= Material shown =
┌──

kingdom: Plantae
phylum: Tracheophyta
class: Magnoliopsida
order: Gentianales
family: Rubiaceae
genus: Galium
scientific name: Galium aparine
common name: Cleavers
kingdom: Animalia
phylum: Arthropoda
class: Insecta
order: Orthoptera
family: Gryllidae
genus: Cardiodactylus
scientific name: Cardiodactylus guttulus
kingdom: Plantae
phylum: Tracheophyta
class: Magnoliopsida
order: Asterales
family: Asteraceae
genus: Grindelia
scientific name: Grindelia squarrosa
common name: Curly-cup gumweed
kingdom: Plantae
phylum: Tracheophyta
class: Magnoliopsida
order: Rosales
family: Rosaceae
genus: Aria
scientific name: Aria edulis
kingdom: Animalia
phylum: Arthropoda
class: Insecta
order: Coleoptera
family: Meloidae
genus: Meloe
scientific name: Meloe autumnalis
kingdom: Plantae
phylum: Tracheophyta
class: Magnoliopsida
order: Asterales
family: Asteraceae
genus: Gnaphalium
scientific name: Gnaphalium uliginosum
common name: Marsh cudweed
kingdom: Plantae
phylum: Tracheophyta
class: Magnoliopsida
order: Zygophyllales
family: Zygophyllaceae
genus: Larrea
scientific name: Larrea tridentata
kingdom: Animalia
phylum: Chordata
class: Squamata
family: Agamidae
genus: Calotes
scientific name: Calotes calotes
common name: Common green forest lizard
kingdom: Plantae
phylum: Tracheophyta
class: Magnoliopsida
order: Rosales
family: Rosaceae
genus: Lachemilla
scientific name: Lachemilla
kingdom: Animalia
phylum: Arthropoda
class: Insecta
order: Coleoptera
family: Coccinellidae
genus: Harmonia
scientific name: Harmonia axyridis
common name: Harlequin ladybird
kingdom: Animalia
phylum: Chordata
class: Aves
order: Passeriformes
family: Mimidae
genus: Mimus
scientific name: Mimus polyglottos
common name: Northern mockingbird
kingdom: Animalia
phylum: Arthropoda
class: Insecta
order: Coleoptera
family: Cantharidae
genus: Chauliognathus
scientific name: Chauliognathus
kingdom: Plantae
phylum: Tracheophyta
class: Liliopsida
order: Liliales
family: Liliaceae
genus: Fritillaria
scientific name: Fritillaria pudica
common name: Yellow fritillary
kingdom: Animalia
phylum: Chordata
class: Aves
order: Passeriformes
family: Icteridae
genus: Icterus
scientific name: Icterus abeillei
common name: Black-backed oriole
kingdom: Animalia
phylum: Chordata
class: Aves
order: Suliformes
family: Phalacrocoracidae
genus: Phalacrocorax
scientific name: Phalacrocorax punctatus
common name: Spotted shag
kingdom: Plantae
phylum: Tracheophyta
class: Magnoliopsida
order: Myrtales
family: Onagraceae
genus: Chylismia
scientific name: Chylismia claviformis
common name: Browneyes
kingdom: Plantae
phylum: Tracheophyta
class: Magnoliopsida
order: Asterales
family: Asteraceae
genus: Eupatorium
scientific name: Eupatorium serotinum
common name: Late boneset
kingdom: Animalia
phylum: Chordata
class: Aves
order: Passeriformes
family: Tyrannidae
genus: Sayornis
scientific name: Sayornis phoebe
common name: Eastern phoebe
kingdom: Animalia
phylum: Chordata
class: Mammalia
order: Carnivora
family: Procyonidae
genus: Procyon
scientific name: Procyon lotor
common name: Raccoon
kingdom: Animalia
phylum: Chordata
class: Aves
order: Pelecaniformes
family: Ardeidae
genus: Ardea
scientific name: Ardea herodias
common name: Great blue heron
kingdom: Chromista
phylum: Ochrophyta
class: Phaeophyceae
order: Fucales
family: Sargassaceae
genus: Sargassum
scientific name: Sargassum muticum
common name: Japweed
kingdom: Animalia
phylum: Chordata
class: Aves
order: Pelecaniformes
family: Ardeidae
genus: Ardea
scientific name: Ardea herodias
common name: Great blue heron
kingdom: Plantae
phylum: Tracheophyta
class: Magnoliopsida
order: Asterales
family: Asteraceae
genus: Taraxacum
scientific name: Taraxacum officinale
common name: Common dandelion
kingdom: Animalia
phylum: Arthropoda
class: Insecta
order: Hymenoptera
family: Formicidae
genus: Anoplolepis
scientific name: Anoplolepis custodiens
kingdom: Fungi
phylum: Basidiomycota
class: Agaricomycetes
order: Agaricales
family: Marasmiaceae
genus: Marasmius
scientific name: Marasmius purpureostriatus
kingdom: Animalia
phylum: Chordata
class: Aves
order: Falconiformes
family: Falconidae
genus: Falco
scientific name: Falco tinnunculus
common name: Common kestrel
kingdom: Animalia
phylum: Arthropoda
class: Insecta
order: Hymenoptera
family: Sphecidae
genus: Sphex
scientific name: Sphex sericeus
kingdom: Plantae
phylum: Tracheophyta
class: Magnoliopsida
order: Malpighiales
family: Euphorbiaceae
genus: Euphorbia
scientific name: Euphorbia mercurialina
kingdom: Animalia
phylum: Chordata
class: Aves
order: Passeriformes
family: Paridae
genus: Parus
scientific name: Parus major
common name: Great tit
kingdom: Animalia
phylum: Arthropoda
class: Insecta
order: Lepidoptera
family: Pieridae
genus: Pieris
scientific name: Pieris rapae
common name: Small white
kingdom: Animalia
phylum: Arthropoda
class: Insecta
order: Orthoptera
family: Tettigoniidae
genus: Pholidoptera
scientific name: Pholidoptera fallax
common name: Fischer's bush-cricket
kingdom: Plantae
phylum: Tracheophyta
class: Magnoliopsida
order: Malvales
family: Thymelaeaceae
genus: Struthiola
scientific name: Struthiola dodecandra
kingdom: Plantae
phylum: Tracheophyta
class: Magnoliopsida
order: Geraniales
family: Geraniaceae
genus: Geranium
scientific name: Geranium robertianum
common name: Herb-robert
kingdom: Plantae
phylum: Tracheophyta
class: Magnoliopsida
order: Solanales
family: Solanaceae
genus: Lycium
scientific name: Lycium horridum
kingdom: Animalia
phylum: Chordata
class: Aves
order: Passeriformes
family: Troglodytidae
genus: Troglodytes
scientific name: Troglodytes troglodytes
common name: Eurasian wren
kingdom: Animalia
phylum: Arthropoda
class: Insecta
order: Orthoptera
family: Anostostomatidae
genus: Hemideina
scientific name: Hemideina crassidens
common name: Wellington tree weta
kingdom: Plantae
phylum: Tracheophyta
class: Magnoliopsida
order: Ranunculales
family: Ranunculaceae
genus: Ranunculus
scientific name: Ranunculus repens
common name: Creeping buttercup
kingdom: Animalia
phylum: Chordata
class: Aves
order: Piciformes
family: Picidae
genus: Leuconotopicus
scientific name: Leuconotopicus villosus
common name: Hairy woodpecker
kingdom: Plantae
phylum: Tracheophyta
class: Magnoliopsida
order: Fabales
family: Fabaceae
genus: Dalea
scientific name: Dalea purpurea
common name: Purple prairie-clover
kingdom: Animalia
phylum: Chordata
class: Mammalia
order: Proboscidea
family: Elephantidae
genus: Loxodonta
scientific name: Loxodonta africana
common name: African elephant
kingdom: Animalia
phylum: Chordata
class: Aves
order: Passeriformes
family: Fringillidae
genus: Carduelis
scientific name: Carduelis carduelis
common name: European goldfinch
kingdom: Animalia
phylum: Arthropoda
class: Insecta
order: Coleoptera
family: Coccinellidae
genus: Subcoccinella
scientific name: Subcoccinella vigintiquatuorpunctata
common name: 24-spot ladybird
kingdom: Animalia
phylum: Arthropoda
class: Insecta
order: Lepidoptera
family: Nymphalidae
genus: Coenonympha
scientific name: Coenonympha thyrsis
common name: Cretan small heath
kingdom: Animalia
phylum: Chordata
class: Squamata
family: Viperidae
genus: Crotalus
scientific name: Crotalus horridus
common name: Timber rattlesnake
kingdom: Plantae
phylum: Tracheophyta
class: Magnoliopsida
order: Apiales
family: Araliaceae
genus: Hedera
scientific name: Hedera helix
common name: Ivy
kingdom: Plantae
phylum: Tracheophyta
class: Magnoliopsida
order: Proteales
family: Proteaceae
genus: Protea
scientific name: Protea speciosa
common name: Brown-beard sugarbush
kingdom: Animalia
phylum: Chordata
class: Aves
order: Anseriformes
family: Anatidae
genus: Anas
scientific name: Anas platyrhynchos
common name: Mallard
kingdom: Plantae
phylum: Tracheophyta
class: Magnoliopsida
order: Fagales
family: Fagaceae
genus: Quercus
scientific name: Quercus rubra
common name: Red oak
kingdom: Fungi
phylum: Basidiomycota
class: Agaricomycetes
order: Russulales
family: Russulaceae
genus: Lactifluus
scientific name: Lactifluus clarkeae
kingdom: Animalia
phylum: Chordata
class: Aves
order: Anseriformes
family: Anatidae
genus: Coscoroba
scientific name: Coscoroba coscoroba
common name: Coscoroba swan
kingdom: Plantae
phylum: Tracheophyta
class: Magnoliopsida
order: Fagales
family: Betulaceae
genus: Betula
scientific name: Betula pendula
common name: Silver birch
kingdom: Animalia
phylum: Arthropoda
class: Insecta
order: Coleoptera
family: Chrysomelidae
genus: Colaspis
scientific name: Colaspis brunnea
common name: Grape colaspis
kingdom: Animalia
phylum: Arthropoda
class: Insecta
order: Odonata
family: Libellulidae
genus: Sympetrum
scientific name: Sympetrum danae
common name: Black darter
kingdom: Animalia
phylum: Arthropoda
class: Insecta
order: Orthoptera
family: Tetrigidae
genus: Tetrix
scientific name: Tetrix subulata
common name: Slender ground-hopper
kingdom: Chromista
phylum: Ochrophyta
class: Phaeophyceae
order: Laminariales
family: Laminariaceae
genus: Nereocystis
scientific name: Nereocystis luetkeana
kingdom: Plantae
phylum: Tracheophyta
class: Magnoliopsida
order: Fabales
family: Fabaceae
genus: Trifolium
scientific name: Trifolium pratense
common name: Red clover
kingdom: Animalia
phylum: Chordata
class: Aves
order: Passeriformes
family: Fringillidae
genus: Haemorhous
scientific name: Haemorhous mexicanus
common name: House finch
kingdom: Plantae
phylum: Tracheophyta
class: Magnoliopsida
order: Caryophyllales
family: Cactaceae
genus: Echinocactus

└──

Copy word for word the lines that run from the start of the records through the line containing "scientific name: Grindelia squarrosa", including both ends.

= Task result =
kingdom: Plantae
phylum: Tracheophyta
class: Magnoliopsida
order: Gentianales
family: Rubiaceae
genus: Galium
scientific name: Galium aparine
common name: Cleavers
kingdom: Animalia
phylum: Arthropoda
class: Insecta
order: Orthoptera
family: Gryllidae
genus: Cardiodactylus
scientific name: Cardiodactylus guttulus
kingdom: Plantae
phylum: Tracheophyta
class: Magnoliopsida
order: Asterales
family: Asteraceae
genus: Grindelia
scientific name: Grindelia squarrosa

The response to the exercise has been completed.